Panchratnam (lit. 'five Gemstones') is a noted skyscraper and a landmark in South Mumbai, India, near its Western Railway's Charni Road Station. It was built in 1975. It has 25 floors with a unique design where the bottom six floors face the road, the seventh floor is a terrace and the remaining floors from eight to twenty-five face the Arabian Sea, giving views of Queen's Necklace, Cuffe Parade, Nariman Point, Marine Drive, Chowpatty and Walkeshwar. It was developed by Vidyasagar & Daftary

==Architecture==
The first six floors were designed to be commercial offices while the floors above the seventh floor were designed to be residential apartments. By the early 1980s, most of the diamond market in Mumbai moved into the commercial offices, which drove up the demand for offices in nearby locations. Due to sustained high demand, the residential apartments were sold at commercial rates, where one residential apartment was converted into two or three commercial offices. In a decade, a local Mumbai newspaper estimated that the prices for each residential apartment was the most expensive residential real estate per sq. foot in all of Asia, including that of Hong Kong or Tokyo.

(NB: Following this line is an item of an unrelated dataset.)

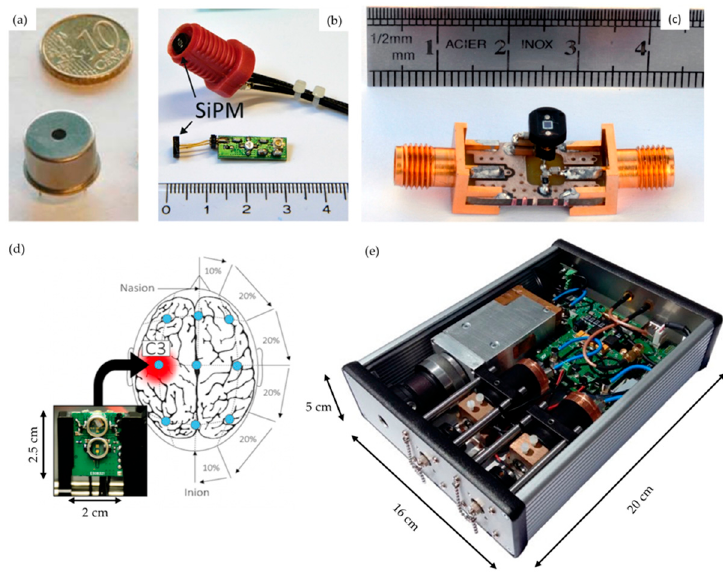
Figure 6. Examples of new TD-NIRS instrumentation. ( a ) Laser diode for compact systems (from [124]). ( b ) A compact probe holder based on a SiPM detector. No optical fibre is needed, and the detector is placed in direct contact with the skin. Extracted from [128]. ( c ) Compact SiPM detector. Extracted from [129]. ( d ) Fibreless TD-NIRS system. Extracted from [130]. ( e ) Compact all-in-one single channel TD-NIRS system. Extracted from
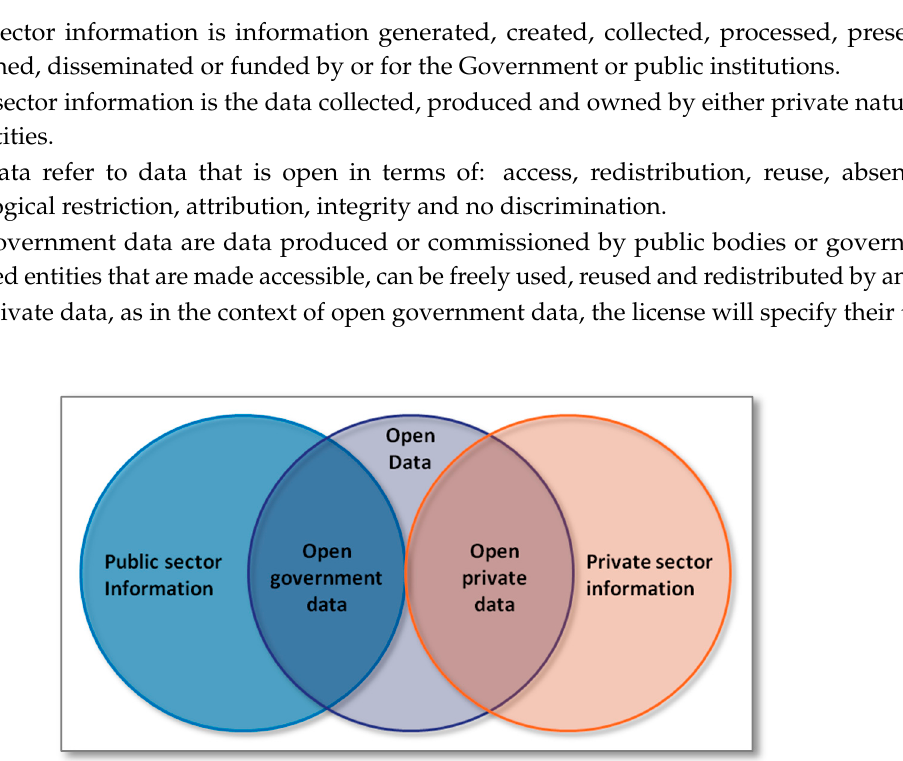
Figure 4. Open data value chain. Reproduced from reference [13], with permission from the European Union, 2015.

There are about 15 residences currently and the diamond market has moved from this building after a two decade run, to BKC. The Panchratna Housing Co-operative Society is preparing for a second re-run of encouraging residences to grow. The building has been in many news over the decades, but it is one of the first high rises to actually face the bay area of the city.

==13 July 2011 bombing==

On 13 July 2011, at 6:55 pm, when the 13 July 2011 Mumbai bombings took place, an improvised explosive device was detonated outside of Panchratna. Although most of the offices were empty at the time of the explosion, as many as thirty individuals on the streets nearby were injured or killed by the blasts. The bomb was one of three detonated that evening in Mumbai. Representatives of the diamond trade believed that the attacks specifically targeted their industry.